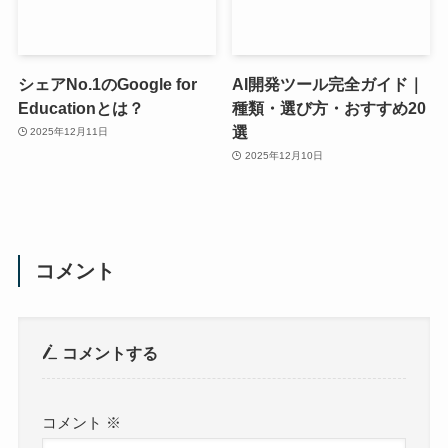
シェアNo.1のGoogle for
AI開発ツール完全ガイド｜
Educationとは？
種類・選び方・おすすめ20
選
2025年12月11日
2025年12月10日
コメント
コメントする
コメント
※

##############################

• _Exercise instructions_
Except for the pictures, set down all of the records exactly as they are.

• _Task result_
シェアNo.1のGoogle for
AI開発ツール完全ガイド｜
Educationとは？
種類・選び方・おすすめ20
選
2025年12月11日
2025年12月10日
コメント
コメントする
コメント
※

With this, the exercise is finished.